Deterministic Models: Models where no uncertainty is included, e.g., inventory models without safety stock considerations.
Direct Cost: A cost that can be directly traced to a cost object since a direct or repeatable cause- and-effect relationship exists. A direct cost uses a direct assignment or cost causal relationship to transfer costs. Also see: Indirect Cost, Tracing
Direct Production Material: Material that is used in the manufacturing/content of a product (example: Purchased parts, solder, SMT glues, adhesives, mechanical parts etc. Bill-of- Materials parts, etc.)
Discrete Available-to-Promise: A calculation based on the available-to-promise figure in the master schedule. For the first period, the ATP is the sum of the beginning inventory plus the
MPS quantity minus backlog for all periods until the item is master scheduled again. For all other periods, if a quantity has been scheduled for that time period then the ATP is this quantity minus all customer commitments for this and other periods until another quantity is scheduled in the MPS. For those periods where the quantity scheduled is zero, the ATP is zero (even if deliveries have been promised). The promised customer commitments are accumulated and shown in the period where the item was most recently scheduled. Also see: Available-to- Promise
Discrete Manufacturing: Discrete manufacturing processes create products by assembling unconnected distinct parts as in the production of distinct items such as automobiles, appliances, or computers.

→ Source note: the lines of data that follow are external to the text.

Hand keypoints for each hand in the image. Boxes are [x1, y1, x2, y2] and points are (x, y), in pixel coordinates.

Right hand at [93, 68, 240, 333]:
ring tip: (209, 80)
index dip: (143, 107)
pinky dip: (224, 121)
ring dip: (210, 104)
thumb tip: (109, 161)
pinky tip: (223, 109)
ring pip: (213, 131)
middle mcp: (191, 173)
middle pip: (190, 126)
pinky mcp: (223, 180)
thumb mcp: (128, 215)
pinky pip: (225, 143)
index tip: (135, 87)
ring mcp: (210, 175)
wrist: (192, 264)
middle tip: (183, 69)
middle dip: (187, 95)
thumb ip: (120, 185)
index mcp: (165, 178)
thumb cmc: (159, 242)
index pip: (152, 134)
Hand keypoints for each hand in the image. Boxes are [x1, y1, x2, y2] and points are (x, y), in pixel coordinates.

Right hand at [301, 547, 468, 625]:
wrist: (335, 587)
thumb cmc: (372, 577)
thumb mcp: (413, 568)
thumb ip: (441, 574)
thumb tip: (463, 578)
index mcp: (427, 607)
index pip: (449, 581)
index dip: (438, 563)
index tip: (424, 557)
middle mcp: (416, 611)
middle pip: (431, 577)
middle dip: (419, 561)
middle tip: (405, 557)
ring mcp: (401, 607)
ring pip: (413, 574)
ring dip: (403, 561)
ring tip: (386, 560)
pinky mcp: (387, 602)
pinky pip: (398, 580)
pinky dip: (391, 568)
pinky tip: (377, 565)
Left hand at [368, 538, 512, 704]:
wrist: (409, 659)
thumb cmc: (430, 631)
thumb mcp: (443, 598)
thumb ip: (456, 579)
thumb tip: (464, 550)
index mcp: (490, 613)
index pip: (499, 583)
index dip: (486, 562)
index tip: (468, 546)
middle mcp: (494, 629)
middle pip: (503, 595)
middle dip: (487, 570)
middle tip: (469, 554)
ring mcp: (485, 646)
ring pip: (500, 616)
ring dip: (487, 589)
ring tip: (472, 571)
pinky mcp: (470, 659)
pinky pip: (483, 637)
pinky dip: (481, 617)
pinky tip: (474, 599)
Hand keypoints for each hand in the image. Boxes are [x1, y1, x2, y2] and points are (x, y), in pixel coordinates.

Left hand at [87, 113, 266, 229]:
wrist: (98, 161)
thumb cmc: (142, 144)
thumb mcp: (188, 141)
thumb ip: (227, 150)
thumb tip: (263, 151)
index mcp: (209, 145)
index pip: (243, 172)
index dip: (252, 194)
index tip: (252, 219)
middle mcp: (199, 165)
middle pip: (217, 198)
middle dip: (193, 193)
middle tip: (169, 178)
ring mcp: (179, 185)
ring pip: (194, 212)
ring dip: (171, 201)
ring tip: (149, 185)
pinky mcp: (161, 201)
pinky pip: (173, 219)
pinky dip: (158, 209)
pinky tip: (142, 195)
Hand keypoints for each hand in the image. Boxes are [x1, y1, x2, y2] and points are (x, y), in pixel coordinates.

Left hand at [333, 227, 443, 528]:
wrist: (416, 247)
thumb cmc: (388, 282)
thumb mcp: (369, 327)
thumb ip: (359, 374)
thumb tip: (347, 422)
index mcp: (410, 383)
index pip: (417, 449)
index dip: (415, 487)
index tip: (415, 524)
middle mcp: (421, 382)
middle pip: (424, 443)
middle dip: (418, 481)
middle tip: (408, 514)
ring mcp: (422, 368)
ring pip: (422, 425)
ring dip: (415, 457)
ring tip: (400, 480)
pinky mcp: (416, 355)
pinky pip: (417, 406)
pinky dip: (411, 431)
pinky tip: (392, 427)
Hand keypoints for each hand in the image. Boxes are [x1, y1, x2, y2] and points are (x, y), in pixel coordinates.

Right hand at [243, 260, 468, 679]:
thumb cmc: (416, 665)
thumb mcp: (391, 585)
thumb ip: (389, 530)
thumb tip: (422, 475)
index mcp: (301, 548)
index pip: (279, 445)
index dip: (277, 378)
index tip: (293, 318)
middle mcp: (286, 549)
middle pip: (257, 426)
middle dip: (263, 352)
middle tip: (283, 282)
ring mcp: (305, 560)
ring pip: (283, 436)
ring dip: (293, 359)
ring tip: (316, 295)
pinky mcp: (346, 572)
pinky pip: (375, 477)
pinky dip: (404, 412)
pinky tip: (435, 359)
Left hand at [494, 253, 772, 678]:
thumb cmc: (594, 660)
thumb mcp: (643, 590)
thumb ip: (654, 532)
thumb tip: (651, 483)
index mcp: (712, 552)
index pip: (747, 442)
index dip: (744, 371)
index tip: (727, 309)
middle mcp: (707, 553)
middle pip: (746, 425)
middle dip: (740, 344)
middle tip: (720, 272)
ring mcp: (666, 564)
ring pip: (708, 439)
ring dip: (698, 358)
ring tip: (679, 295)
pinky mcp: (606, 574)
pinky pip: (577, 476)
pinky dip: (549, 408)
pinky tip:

Discrete Manufacturing – A production process that produces individual items in small lots or batches.
Distribution: Outbound logistics, from the end of the production line to the end user. 1) The activities associated with the movement of material, usually finished goods or service parts, from the manufacturer to the customer. These activities encompass the functions of transportation, warehousing, inventory control, material handling, order administration, site and location analysis, industrial packaging, data processing, and the communications network necessary for effective management. It includes all activities related to physical distribution, as well as the return of goods to the manufacturer. In many cases, this movement is made through one or more levels of field warehouses. Synonym: Physical Distribution. 2) The systematic division of a whole into discrete parts having distinctive characteristics.
Distribution Requirements Planning (DRP): A system of determining demands for inventory at distribution centers and consolidating demand information in reverse as input to the production and materials system.
Distribution Resource Planning (DRP II): The extension of distribution requirements planning into the planning of the key resources contained in a distribution system: warehouse space, workforce, money, trucks, freight cars, etc.
Dock-to-Stock: A program by which specific quality and packaging requirements are met before the product is released. Pre-qualified product is shipped directly into the customer's inventory. Dock-to-stock eliminates the costly handling of components, specifically in receiving and inspection and enables product to move directly into production.
Document Management – Provides storage, retrieval and manipulation of documents in a compact space.
Drop Ship: To take the title of the product but not actually handle, stock, or deliver it, e.g., to have one supplier ship directly to another or to have a supplier ship directly to the buyer’s customer.
Drum-Buffer-Rope (DBR): In the theory of constraints, the generalized process used to manage resources to maximize throughput. The drum is the rate or pace of production set by the system’s constraint. The buffers establish the protection against uncertainty so that the system can maximize throughput. The rope is a communication process from the constraint to the gating operation that checks or limits material released into the system to support the constraint.